Zisyadis Josef · Nationalrat · Waadt · Fraktionslos · 2004-06-17

Wortprotokoll

C'est très bien de vouloir combattre ce que certains appellent "un grave et préjudiciable problème représentant une menace pour la protection des travailleurs". Il y a là, semble-t-il, une belle unanimité qui cache un fait fondamental: dans toute lutte contre le travail au noir, c'est d'abord la partie la plus faible qui subit les premières conséquences, soit le travailleur au noir, précarisé et saigné à blanc par un patron qui l'a bien engagé pour profiter de sa force de travail. Il ne peut pas y avoir de bonne loi contre le travail au noir sans une sortie de la précarité et de la zone noire ou grise de tous les travailleurs engagés au mépris des lois sociales, qui sont déjà si maigrichonnes dans ce pays. Sinon, c'est de la poudre aux yeux pour se donner bonne conscience et faire semblant.

Soyons clairs: la précarité croissante du travail n'est pas un phénomène météo. C'est une lame de fond de ce système capitaliste; c'est étroitement lié à la mondialisation. Cela prend plusieurs visages: le travail intérimaire, le travail à la carte, le travail temporaire, la liberté de licencier toujours plus et la précarité des salaires. Le travail au noir se développe partout, dans toute l'OCDE et dans tout le monde en général. Ce travail privé de toute règle est surtout totalement privé de tout droit. Cela ne concerne pas seulement - comme on veut le faire croire - les travaux les plus pénibles, les activités saisonnières, comme dans l'agriculture, l'hôtellerie, la restauration, ou les services domestiques, mais aussi de plus en plus les secteurs de l'informatique, de la haute finance, et aussi certains secteurs de la santé.

C'est là le paradoxe de votre système économique, que majoritairement vous défendez: plus le patronat flexibilise, plus le patronat précarise, et plus il déréglemente et fait toujours plus recours au travail au noir.
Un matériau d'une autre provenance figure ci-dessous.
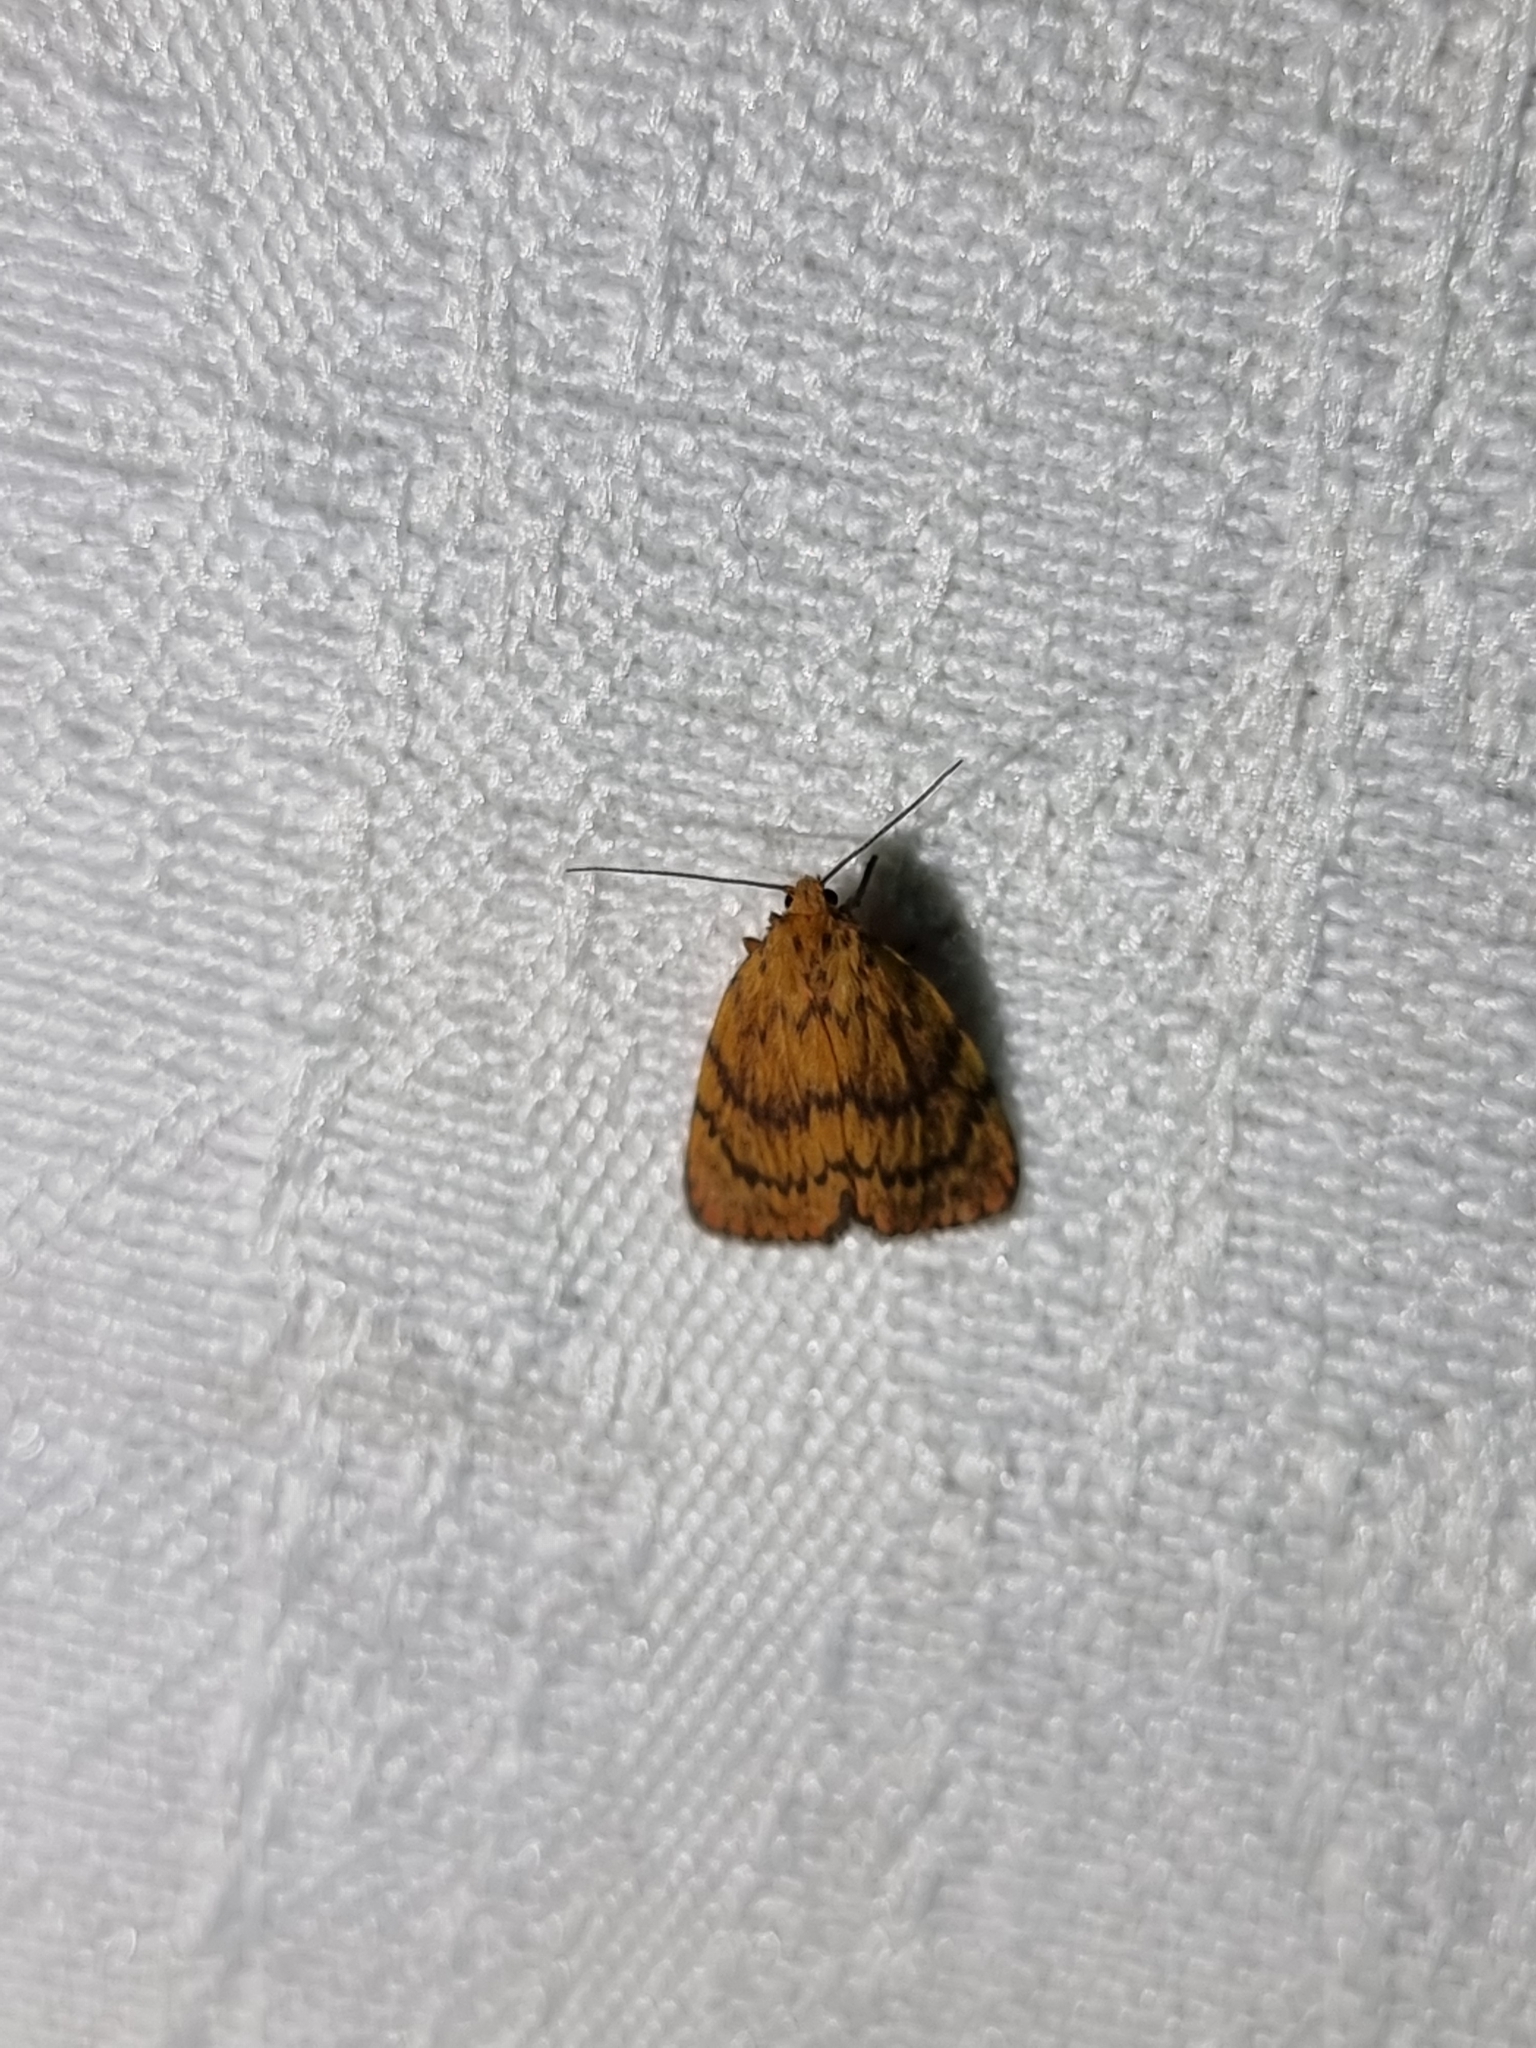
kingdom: Animalia
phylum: Arthropoda
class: Insecta
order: Lepidoptera
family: Erebidae
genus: Cyme
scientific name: Cyme structa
Les économistes officiels ont tout faux! L'économie souterraine ne se nourrit pas de la rigidité de l'économie officielle ou de l'excès des charges sociales, comme aiment à le dire certains. Nous vivons justement une période où les rares garanties que le monde du travail a conquises depuis la Deuxième Guerre mondiale sont en train d'être détruites année après année par des politiques néolibérales. Au lieu de voir le travail au noir disparaître, puisqu'on libéralise, eh bien le travail au noir ne cesse d'augmenter.
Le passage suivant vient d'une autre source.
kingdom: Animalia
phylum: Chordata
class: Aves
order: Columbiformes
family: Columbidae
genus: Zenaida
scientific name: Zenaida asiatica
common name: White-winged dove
Donc, la vérité est ailleurs. Cela signifie que plus le travail se flexibilise, plus il se précarise, plus le travail au noir se développera. Alors, lutter contre le travail au noir tout en "cassant" les protections sociales et les réglementations protégeant les travailleurs est une absurdité totale. C'est pour cela que cette loi est de la poudre aux yeux pour se donner bonne conscience. Il est parfaitement vraisemblable que les premiers êtres humains qui en feront les frais ne seront pas les patrons négriers, mais les sans-droits, corvéables à merci, qui ont toujours été considérés comme forces de réserve et bien utiles pour les yoyos de la production. C'est pour cela que, pour notre groupe "A gauche toute!", il ne peut pas y avoir d'autre levier essentiel contre le travail au noir que de redonner une dignité pleine et entière à tous ces hommes et à toutes ces femmes surexploités et sans garanties quant à leur emploi.

A notre avis, il faut donc accomplir un acte de régularisation collective, afin de mettre les compteurs à zéro et sortir ainsi de la zone grise et noire 10 pour cent de l'économie du pays. Sans cette cautèle, la loi ne remplira jamais son rôle. Certes, un certain patronat sera ou pourra être sanctionné, mais si peu et de manière si superficielle! Par contre, il est parfaitement vraisemblable qu'une partie des travailleurs aujourd'hui en zone grise vont même passer en zone noire, là aussi pressurés par un patronat sans scrupules, et ils seront à ce moment-là les seules vraies victimes de cette opération.

Notre groupe "A gauche toute!" vous demande, pour ces raisons de fond, de renvoyer ce projet au Conseil fédéral afin qu'il ait un mandat clair d'inclure dans la loi une régularisation collective des travailleurs en situation irrégulière, engagés de manière irrégulière par un certain patronat.